> _TASK MATERIAL_:

# # # # # # #

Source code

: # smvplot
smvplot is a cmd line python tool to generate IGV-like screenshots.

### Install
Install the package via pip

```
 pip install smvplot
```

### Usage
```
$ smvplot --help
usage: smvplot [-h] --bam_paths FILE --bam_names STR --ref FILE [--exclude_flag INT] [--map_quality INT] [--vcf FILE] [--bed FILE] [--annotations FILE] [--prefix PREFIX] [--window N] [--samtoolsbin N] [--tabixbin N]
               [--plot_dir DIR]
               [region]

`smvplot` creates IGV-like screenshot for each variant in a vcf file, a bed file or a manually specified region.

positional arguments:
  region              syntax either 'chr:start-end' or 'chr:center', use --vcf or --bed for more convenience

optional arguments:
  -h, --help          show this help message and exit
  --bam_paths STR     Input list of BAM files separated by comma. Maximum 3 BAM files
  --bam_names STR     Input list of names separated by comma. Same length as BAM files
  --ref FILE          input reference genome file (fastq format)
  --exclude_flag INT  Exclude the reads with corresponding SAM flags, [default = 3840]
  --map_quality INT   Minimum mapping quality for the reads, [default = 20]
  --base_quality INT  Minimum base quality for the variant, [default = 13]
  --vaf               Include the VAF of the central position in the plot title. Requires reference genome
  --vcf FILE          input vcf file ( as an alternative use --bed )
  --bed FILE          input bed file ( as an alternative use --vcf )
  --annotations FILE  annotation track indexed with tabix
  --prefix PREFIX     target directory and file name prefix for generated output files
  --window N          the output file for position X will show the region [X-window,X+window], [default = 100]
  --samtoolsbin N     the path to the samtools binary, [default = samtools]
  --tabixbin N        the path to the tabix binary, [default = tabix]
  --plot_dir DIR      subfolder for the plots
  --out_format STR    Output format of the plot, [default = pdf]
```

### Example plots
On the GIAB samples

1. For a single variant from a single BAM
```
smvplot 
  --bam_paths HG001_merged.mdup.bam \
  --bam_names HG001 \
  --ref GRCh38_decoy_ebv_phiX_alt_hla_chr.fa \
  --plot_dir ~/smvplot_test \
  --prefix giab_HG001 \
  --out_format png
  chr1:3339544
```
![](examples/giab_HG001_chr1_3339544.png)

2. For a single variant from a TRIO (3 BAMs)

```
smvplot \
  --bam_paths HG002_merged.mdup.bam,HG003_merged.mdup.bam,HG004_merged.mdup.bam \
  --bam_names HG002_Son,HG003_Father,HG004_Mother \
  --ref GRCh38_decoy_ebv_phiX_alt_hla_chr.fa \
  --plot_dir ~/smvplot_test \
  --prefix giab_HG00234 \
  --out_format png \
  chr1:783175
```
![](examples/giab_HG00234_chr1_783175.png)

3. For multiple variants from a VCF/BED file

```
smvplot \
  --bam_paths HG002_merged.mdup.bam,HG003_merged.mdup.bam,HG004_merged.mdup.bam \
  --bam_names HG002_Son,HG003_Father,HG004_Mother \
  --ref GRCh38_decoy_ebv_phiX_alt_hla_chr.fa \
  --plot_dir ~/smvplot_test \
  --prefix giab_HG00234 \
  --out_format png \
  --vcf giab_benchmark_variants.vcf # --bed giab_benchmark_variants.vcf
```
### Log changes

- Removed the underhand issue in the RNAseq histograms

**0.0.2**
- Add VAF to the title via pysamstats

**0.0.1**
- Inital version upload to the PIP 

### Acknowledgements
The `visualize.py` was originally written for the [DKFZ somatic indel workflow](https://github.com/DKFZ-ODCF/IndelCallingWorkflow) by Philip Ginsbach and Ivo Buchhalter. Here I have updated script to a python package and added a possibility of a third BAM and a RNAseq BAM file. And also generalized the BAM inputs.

# # # # # # #

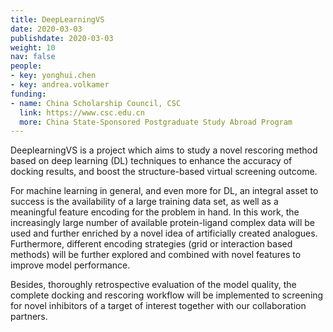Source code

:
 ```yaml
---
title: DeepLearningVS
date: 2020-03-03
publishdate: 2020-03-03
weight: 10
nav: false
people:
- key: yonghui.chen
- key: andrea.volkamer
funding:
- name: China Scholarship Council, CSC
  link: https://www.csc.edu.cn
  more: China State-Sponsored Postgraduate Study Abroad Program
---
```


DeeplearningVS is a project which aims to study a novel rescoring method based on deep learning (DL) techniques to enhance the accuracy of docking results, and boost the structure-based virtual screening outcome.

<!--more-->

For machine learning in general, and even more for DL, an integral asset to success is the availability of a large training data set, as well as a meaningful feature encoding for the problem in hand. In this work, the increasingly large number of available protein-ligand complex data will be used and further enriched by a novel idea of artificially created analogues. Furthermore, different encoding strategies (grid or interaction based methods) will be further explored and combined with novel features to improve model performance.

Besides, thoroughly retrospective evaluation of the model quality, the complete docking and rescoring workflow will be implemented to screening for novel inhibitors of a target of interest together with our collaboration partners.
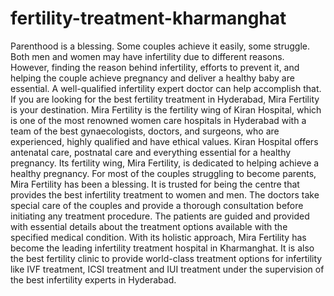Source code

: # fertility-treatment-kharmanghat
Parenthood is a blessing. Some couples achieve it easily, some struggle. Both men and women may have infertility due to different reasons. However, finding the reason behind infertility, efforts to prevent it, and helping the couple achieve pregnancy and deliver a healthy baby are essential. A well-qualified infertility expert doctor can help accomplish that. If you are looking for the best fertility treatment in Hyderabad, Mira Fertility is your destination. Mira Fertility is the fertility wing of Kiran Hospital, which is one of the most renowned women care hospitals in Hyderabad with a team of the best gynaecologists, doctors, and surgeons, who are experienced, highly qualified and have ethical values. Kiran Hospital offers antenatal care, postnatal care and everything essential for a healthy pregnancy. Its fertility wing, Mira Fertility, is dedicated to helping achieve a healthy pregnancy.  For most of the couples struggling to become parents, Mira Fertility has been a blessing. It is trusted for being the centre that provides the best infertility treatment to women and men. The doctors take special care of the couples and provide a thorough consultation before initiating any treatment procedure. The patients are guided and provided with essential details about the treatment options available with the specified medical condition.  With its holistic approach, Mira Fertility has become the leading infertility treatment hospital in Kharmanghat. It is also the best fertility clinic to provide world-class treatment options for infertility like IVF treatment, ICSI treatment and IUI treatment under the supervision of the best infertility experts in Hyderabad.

# # # # # # #

> _ASSIGNMENT_:
Looking at the data above, count each line that holds the word "genome" and report the count alone.

> _SOLUTION BELOW_:
2